🤖 AI Summary
Federated learning (FL) struggles to enable lightweight, on-device personalization for diffusion models due to stringent resource constraints and catastrophic forgetting.
Method: This paper proposes a conditional generative framework comprising a shared backbone network and client-specific lightweight identity embeddings. Theoretically, we establish the first equivalence between conditional diffusion training and maximum likelihood estimation of a Gaussian mixture model, proving that client embeddings effectively steer the shared score network toward personalized data distributions. Practically, only ≤0.01% parameters (hundreds) are updated per new client.

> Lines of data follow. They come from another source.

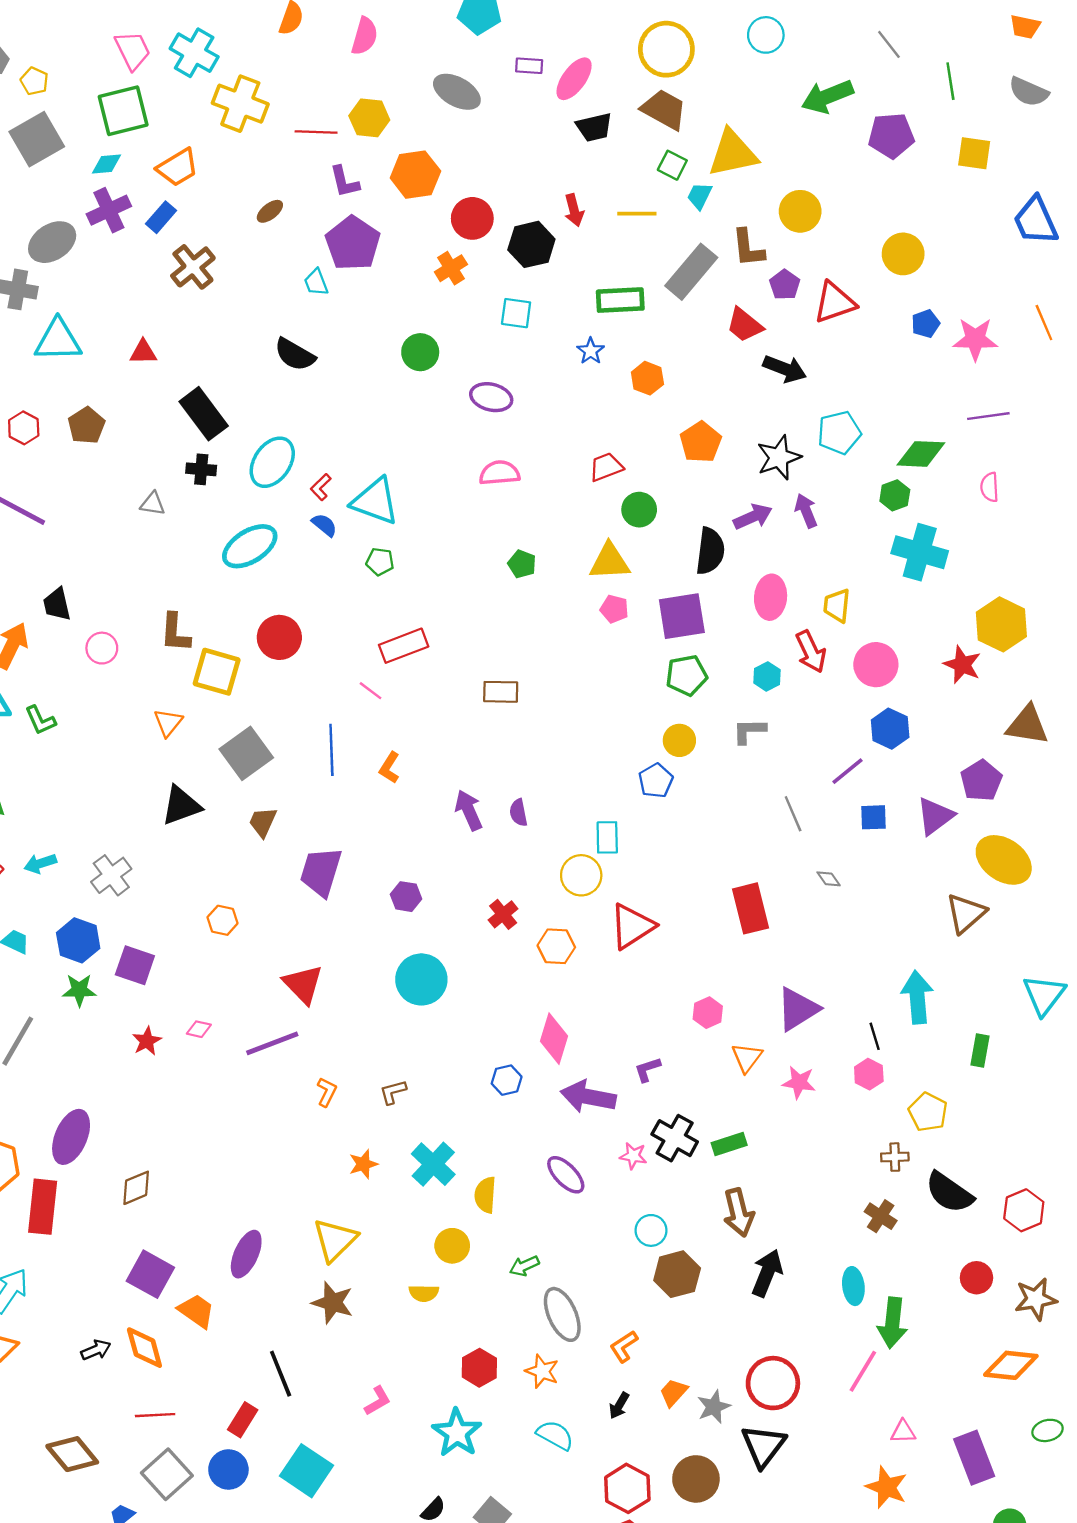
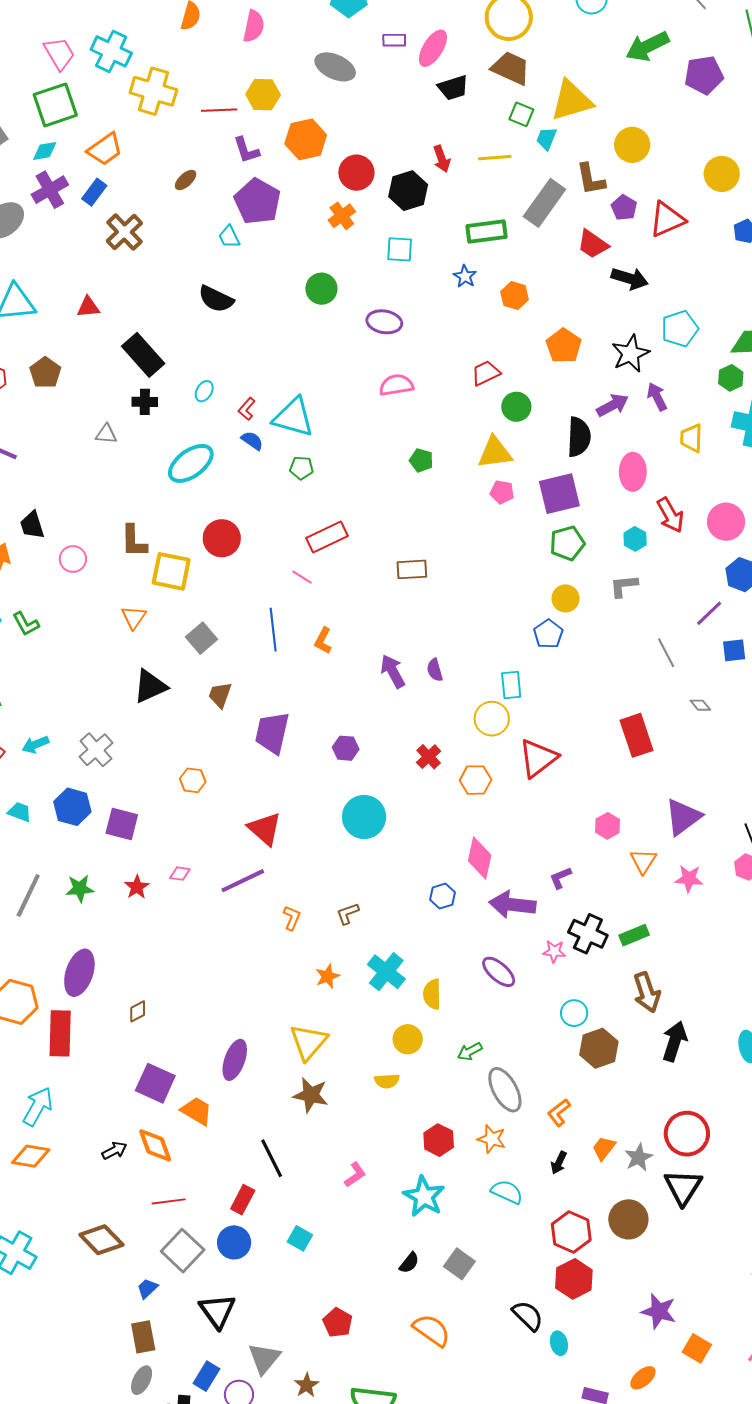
cyan ellipse: (272, 462) -> (204, 391), size x0.5
yellow trapezoid: (837, 605) -> (691, 438), moved
gray square: (246, 753) -> (202, 638), size x0.7
green star: (79, 990) -> (80, 888), moved
brown diamond: (136, 1188) -> (138, 1011), size x0.7
cyan square: (307, 1471) -> (300, 1238), size x0.6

Contribution/Results: Our method significantly reduces Kernel Inception Distance (KID)—outperforming baselines substantially—while preserving collaborative pre-training performance. It exhibits robustness to learning rate and communication round variations and mitigates catastrophic forgetting. Overall, it delivers a scalable, interpretable paradigm for resource-constrained federated generative modeling.
📝 Abstract
Recent advances in diffusion models have revolutionized generative AI, but their sheer size makes on device personalization, and thus effective federated learning (FL), infeasible. We propose Shared Backbone Personal Identity Representation Embeddings (SPIRE), a framework that casts per client diffusion based generation as conditional generation in FL. SPIRE factorizes the network into (i) a high capacity global backbone that learns a population level score function and (ii) lightweight, learnable client embeddings that encode local data statistics. This separation enables parameter efficient finetuning that touches $leq 0.01%$ of weights. We provide the first theoretical bridge between conditional diffusion training and maximum likelihood estimation in Gaussian mixture models. For a two component mixture we prove that gradient descent on the DDPM with respect to mixing weights loss recovers the optimal mixing weights and enjoys dimension free error bounds. Our analysis also hints at how client embeddings act as biases that steer a shared score network toward personalized distributions. Empirically, SPIRE matches or surpasses strong baselines during collaborative pretraining, and vastly outperforms them when adapting to unseen clients, reducing Kernel Inception Distance while updating only hundreds of parameters. SPIRE further mitigates catastrophic forgetting and remains robust across finetuning learning rate and epoch choices.